After about 12 hours of processing it's so bad that entire batches are redone a few times before they can finish. We then restart Alfresco and the job picks up where it stopped. In the testing envivronmet this is ok but I could not do this in production.
The processing logic reads a query offset (skipCount for the query) and does 10 queries of 900 documents. After the batch is processed, the offset is updated (in a Postgres table) and the job waits to be run again.
This is the part in docker-compose,yml relevant to solr.

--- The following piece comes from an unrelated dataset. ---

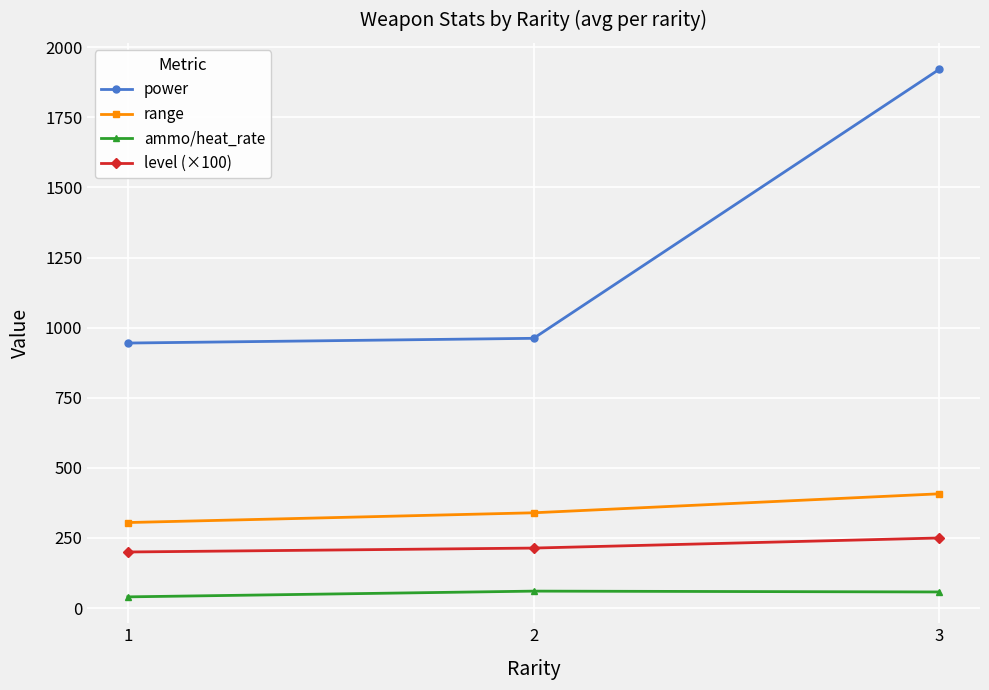

At which category is the sum across all series the highest?

3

#Solr needs to know how to register itself with Alfresco
#Alfresco needs to know how to call solr
#Create the default alfresco and archive cores
SOLR_JAVA_MEM: "-Xms10240m -Xmx16384m"
(See SOLR_JAVA_MEM: "-Xms10240m -Xmx16384m" )
I increased the Solr container size but it did not help.
I also noticed this drop in performance when trying an external shell script (/bin/bash) using the REST API with curl a few weeks ago but back then I wasn't sure what caused this problem and switchd to Java running in Alfresco. This makes me think it's not a Java problem. Solr appears to be too busy or stuck on something.
My question is what causes Solr to time out more and more often and how can thihs be tuned?
Thanks for the explanartion of the limitation of skipCount. Before the skipCount approach I used to set a tag on the documents but the Java Heap problem didn't help me when using an action ;-) I'll now go back to that and mark the nodes with a tag.